> [Brief 1]:
Repeat the stretch of the quarterly results text from "Corporate — Corporate" through "2015 projected results.", swapping "Corporate operating costs" for "Corporate overhead costs".
> [Brief 2]:
Extend the fiscal 2016 third-quarter results text past its final sentence.

----- Text block -----

Commercial segment operating income increased 6.2 percent to $23.8 million, or 8.3 percent of sales, in the third quarter of fiscal 2016 compared to $22.4 million, or 7.6 percent of sales, in the third quarter of fiscal 2015. The increase in operating income was primarily a result of improved product mix.

 

Corporate — Corporate operating costs increased $13.2 million in the third quarter of fiscal 2016 to $37.9 million due primarily to higher incentive compensation expense. Results for the third quarter of fiscal 2015 reflected a credit for incentive compensation to reverse amounts accrued earlier in fiscal 2015 as a result of a reduction in fiscal 2015 projected results.

 

Interest Expense Net of Interest Income — Interest expense net of interest income increased $2.7 million to $15.3 million in the third quarter of fiscal 2016 as a result of borrowings to support increased working capital levels.

 

Provision for Income Taxes — The Company recorded income tax expense of $48.4 million in the third quarter of fiscal 2016, or 36.6 percent of pre-tax income, compared to $34.8 million, or 28.1 percent of pre-tax income, in the third quarter of fiscal 2015. The Company recorded a year-to-date adjustment in the third quarter of fiscal 2016 to increase tax expense as a result of a higher estimated mix of domestic income versus lower-tax rate foreign income. The Company recorded a $7.5 million, $0.09 per share, benefit from the reduction of income tax reserves in the third quarter of fiscal 2015 related to settlement of tax audits and expiration of statutes of limitations.

----- The data -----

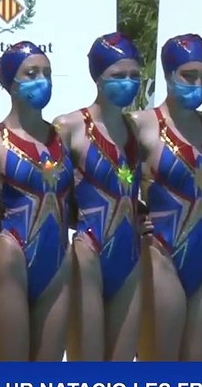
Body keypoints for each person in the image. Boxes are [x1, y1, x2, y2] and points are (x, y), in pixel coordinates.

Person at [133, 34, 202, 364]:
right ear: (168, 74)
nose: (199, 84)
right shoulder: (142, 125)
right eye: (189, 76)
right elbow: (118, 176)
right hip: (161, 254)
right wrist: (134, 210)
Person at [0, 42, 75, 363]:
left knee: (46, 381)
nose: (41, 80)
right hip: (11, 262)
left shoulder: (64, 138)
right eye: (31, 73)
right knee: (12, 380)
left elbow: (88, 199)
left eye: (46, 73)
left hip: (57, 262)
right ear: (10, 82)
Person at [55, 34, 147, 365]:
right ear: (97, 77)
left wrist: (146, 212)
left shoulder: (136, 128)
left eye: (134, 75)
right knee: (87, 368)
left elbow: (136, 184)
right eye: (118, 75)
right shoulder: (69, 127)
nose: (128, 82)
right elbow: (46, 191)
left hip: (130, 253)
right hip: (88, 253)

-----

> [Task result 1]:
Corporate — Corporate overhead costs increased $13.2 million in the third quarter of fiscal 2016 to $37.9 million due primarily to higher incentive compensation expense. Results for the third quarter of fiscal 2015 reflected a credit for incentive compensation to reverse amounts accrued earlier in fiscal 2015 as a result of a reduction in fiscal 2015 projected results.

> [Task result 2]:
Share Repurchases — Share repurchases completed during the previous twelve months benefited earnings per share in the third quarter of fiscal 2016 by $0.07 compared to the prior year third quarter. The Company did not repurchase any shares in the third quarter of fiscal 2016.

 

Nine-month Results

 

The Company reported net sales for the first nine months of fiscal 2016 of $4.52 billion and net income of $154.9 million, or $2.08 per share. This compares with net sales of $4.52 billion and net income of $179.2 million, or $2.25 per share, in the first nine months of the prior year. Consolidated net sales in the first nine months of fiscal 2016 were essentially flat as increased defense and fire & emergency segment sales were offset by significantly lower access equipment segment sales. Results for the first nine months of fiscal 2015 included after-tax costs of $9.3 million, or $0.12 per share, incurred in connection with the refinancing of the Company’s senior notes due 2020 and $2.1 million, or $0.03 per share, after-tax other postretirement benefit curtailment gain. Excluding these items, adjusted(1) net income for the first nine months of fiscal 2015 was $186.4 million, or $2.34 per share. Improved operating income results in each of the Company’s non-access equipment segments in fiscal 2016 were not

 


(1)  This news release refers to GAAP (U.S. generally accepted accounting principles) and non-GAAP financial measures. Oshkosh Corporation believes that the non-GAAP measures provide investors a useful comparison of the Company’s performance to prior period results. These non-GAAP measures may not be comparable to similarly titled measures disclosed by other companies. A reconciliation of these non-GAAP financial measures to the most comparable GAAP measures can be found under the caption “Non-GAAP Financial Measures” in this news release.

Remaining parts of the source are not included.